Mr Jackson will leave his post almost immediately and is due to start at Channel 4 on 1 June, where he is expected to make big changes to the channel's output.

In the past he has been critical of its programmes, describing it as a "lager channel" chasing young, upwardly mobile men. Industry insiders believe that he will move the channel away from controversial youth programmes like The Girlie Show or Eurotrash. He is also known to believe that the award-winning Channel 4 News might need modernising - he was prevented from modernising the news while at the BBC. The Big Breakfast, which has just had its contract renewed, will be "looked at hard"according to sources close to Mr Jackson.

He is known to believe that many Channel 4 programmes, such as the pursuit game show Wanted, are good ideas badly executed. Quality control will be expected to improve and he plans an overhaul of the channel's loose commissioning structure. "There is a feeling that Channel 4 has got lazy," says the source.

There will be more of the "leisure interest programmes" that cover gardening, motoring or cookery and these may replace some of the channel's more obscure documentary strands.

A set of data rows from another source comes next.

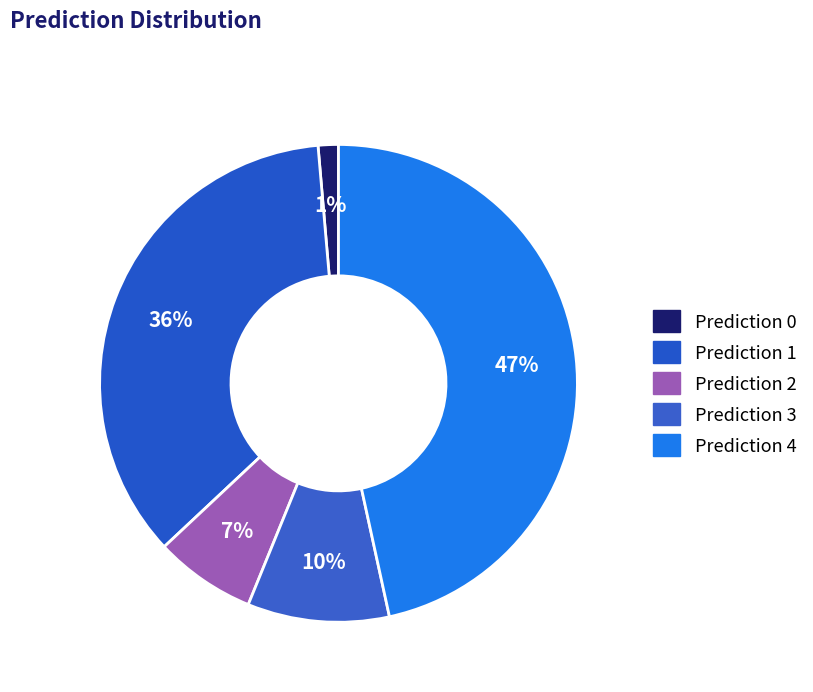

How many slices are in this pie chart?

5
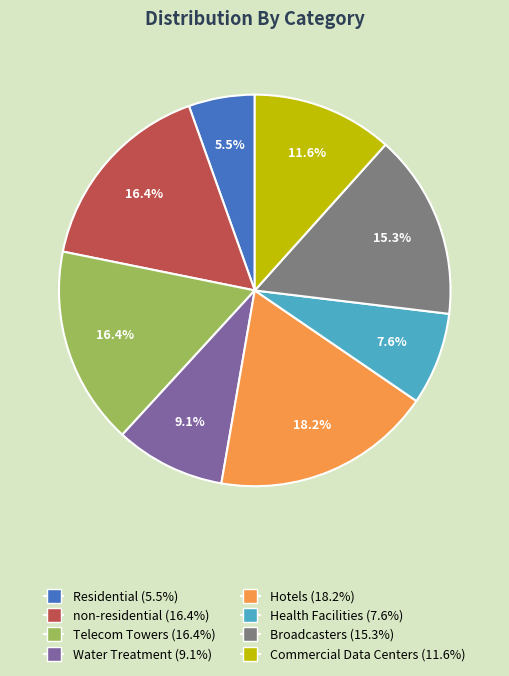

Which has a higher value, Broadcasters or non-residential?

non-residential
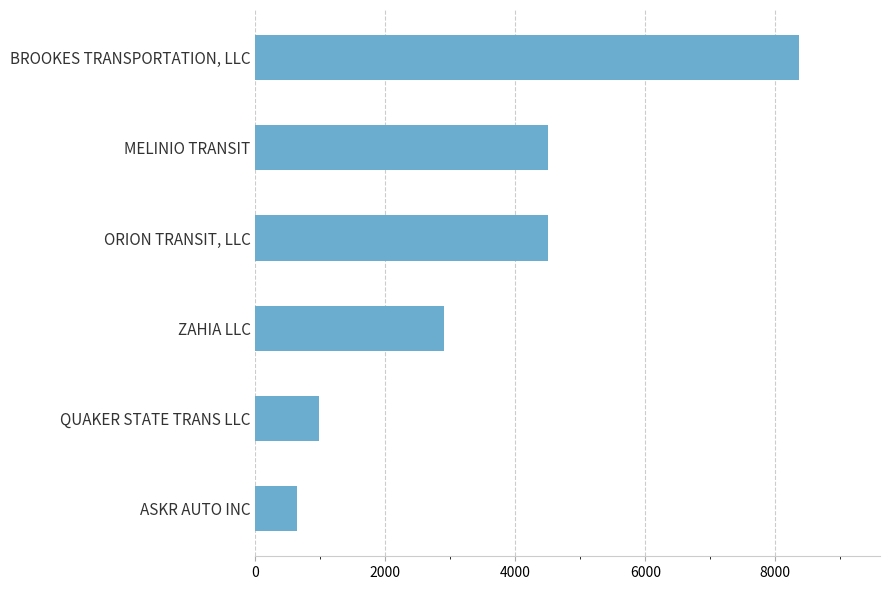

What value does the data have at BROOKES TRANSPORTATION, LLC, to the nearest 10?

8360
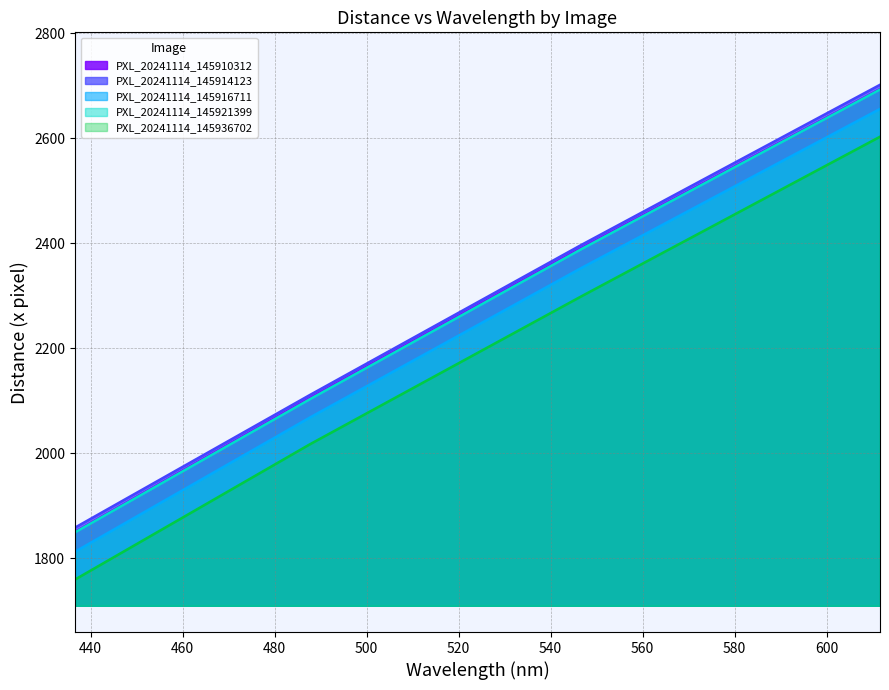

How many distinct data groups are displayed?

5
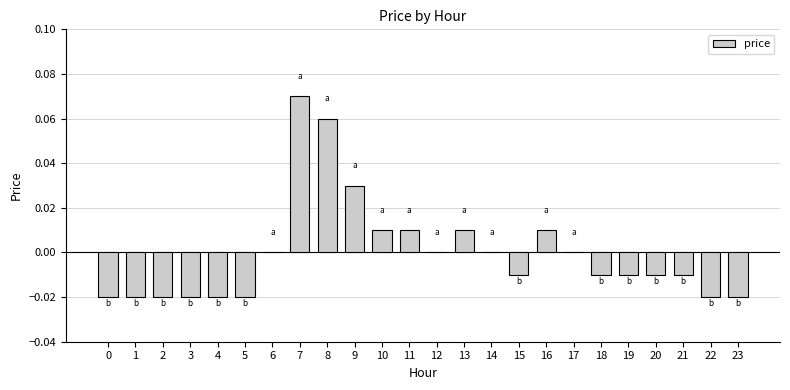

How many distinct data groups are displayed?

1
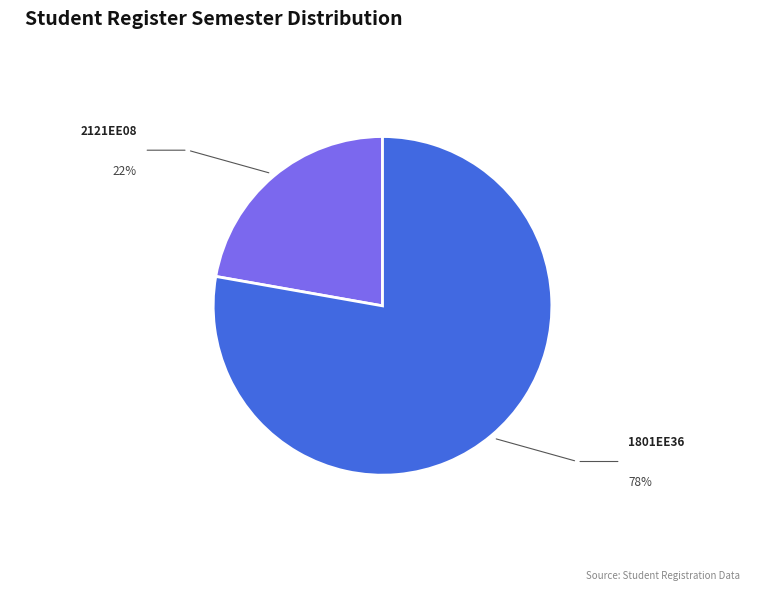

Does any single category account for the majority?

Yes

Mr Jackson was responsible for BBC 2's late-night arts show The Late Show when he first joined in 1987 from a career as an independent producer for Channel 4. Latterly he has been credited with kicking off the costume drama boom by commissioning the BBC's adaptation of Middlemarch which was both a critical and ratings success.

However, not all of Mr Jackson's output has been highbrow. At BBC2, he was responsible for Fantasy Football - in which lager is actually drunk - The X-Files and Mrs Merton. "He is fantastically catholic in a way that no one else ever is," said Jane Root, head of the BBC's independent commissioning group and a friend of Mr Jackson's for 15 years. Currently his favourite BBC1 programme is the consumer affairs show Watchdog.

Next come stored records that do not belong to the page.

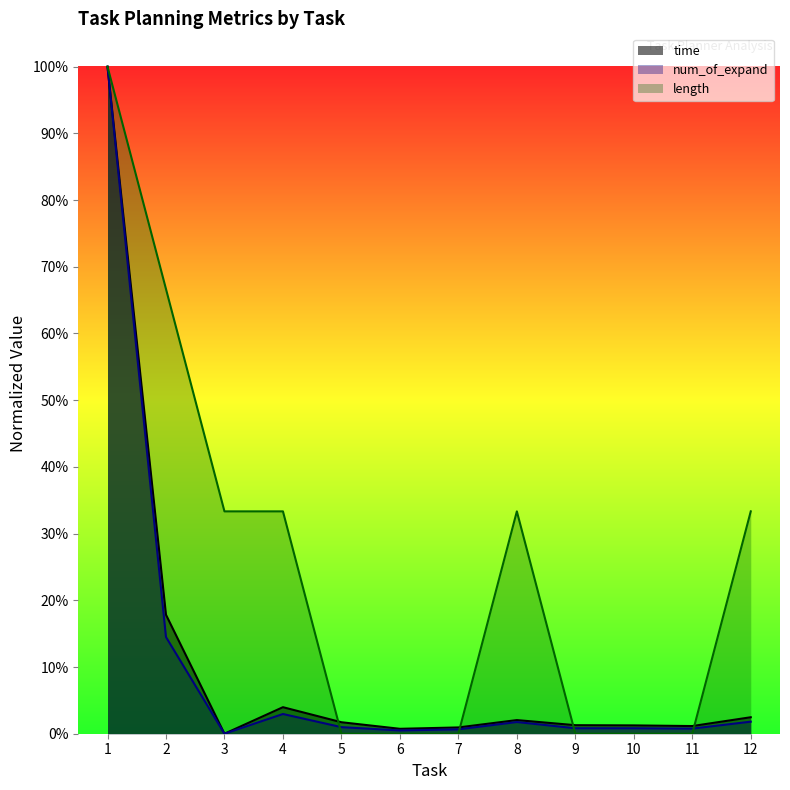

At which category is the sum across all series the highest?

1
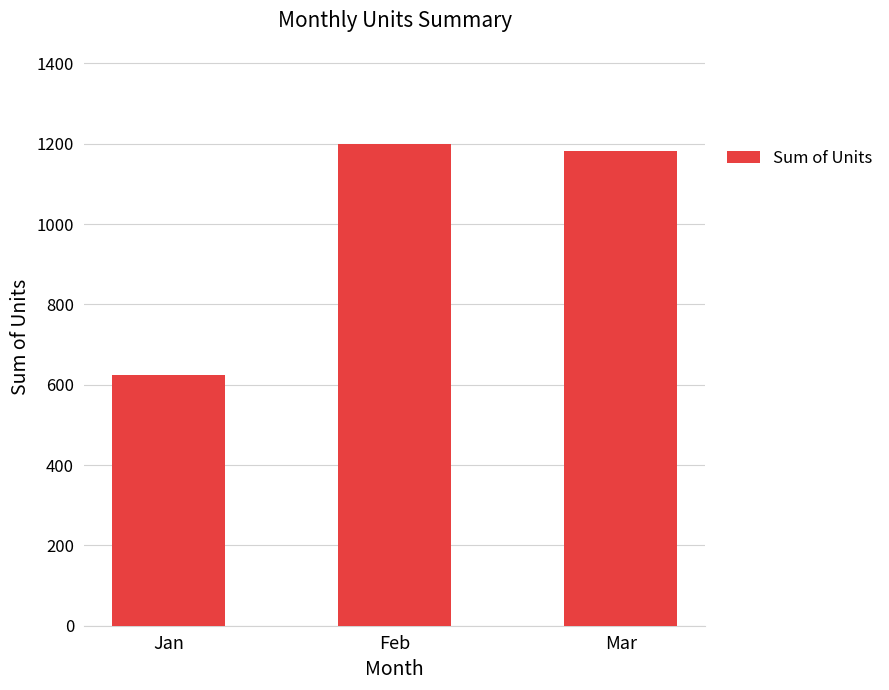

What is the greatest value displayed?

1199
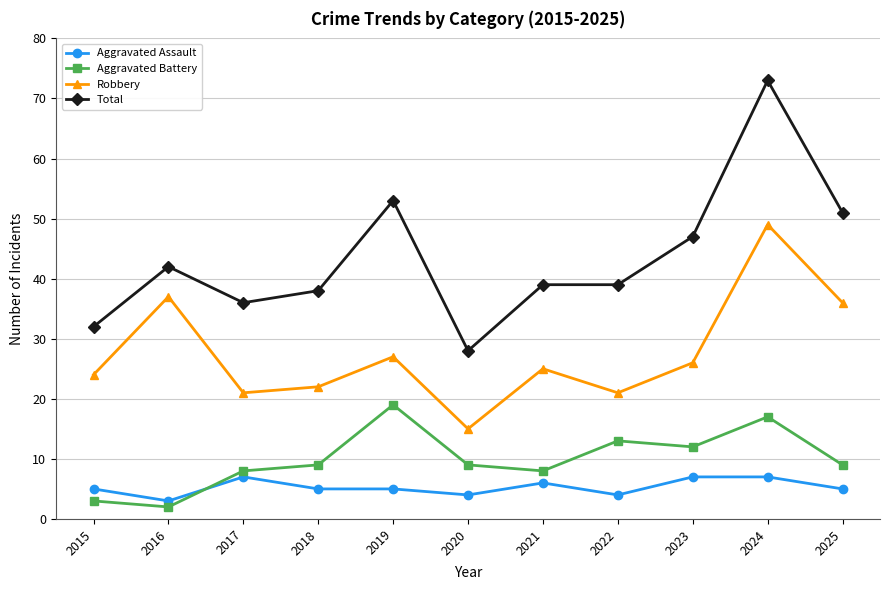

Which series has the largest range (max minus min)?

Total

Mr Jackson was offered the job on 22 April, but has been negotiating to bring some of his own people with him. He has also been asking the channel's board to clarify the remit of the job and long-term strategy. The channel is planning an arts movie channel that will broadcast on digital television and is also interested in some form of overseas expansion.

Channel 4 insiders were depressed at the appointment. Mr Jackson defeated their popular director of programmes, John Willis, who is on leave; sources in the channel believe he will be the first of many departures.

Mark Thompson, the controller of BBC2, will temporarily take over Mr Jackson's roles at the BBC, and a permanent replacement is expected to be in place within the month.